GOAL OF THE EXERCISE =
Please turn the paragraph in the ricotta passage that begins "White vinegar, or good white wine vinegar" into a short bulleted list, keeping its main facts.

PASSAGE PROVIDED =
====

Homemade ricotta cheese takes just 4 ingredients (heavy cream, milk, salt and vinegar), and about 15 minutes.
Homemade ricotta cheese is so much more delicious than most ricotta cheeses from the grocery store.
It's also extremely easy and uses very basic ingredients from your pantry and fridge.
If you want to know how to make ricotta cheese, scroll on, and check out my easy 30 minute Homemade Mozzarella Cheese recipe!
The reason that ricotta cheese is so convenient, is that it only uses a few simple ingredients that you likely already have on hand or can easily pick up at even the smallest of grocery stores.
Using a combination of milk, heavy cream, and a bit of vinegar or lemon juice (an acid) is all you need to create delicious ricotta cheese at home, plus a dash of salt if desired.
Heavy cream is also known as whipping cream. The fuller fat heavy creams (as opposed to half and half or light creams) are best for making ricotta cheese.
Whole milk is preferred over 2% or less fattening milks. While, you can used these lesser fat milks, the resulting ricotta won't be as rich and you'll end up with less ricotta cheese.
White vinegar, or good white wine vinegar are both perfect. Lemon juice can also be used interchangeably in this recipe, as it's the acid that causes the curds and whey to separate.
Fine salt (regular table salt) is better than kosher salt or coarse salt in this recipe because it doesn't interfere with the texture of the ricotta.

====

RECORD EXCERPTS =
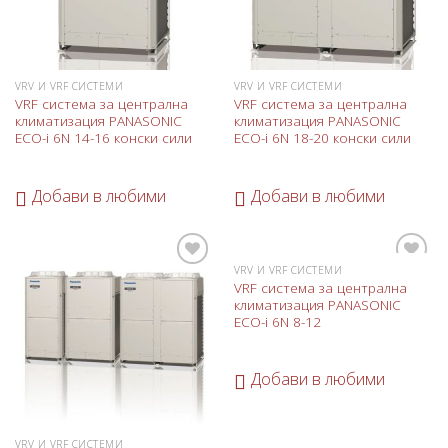
VRV И VRF СИСТЕМИ
VRV И VRF СИСТЕМИ
VRF система за централна
VRF система за централна
климатизация PANASONIC
климатизация PANASONIC
ECO-i 6N 14-16 конски сили
ECO-i 6N 18-20 конски сили
Добави в любими
Добави в любими
VRV И VRF СИСТЕМИ
Добави
Добави
VRF система за централна
в
в
климатизация PANASONIC
любими
любими
ECO-i 6N 8-12
Добави в любими
VRV И VRF СИСТЕМИ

====

TASK OUTPUT =
- White vinegar and good white wine vinegar both work well.
- Lemon juice can be used interchangeably with them.
- The acid is what makes the curds and whey separate.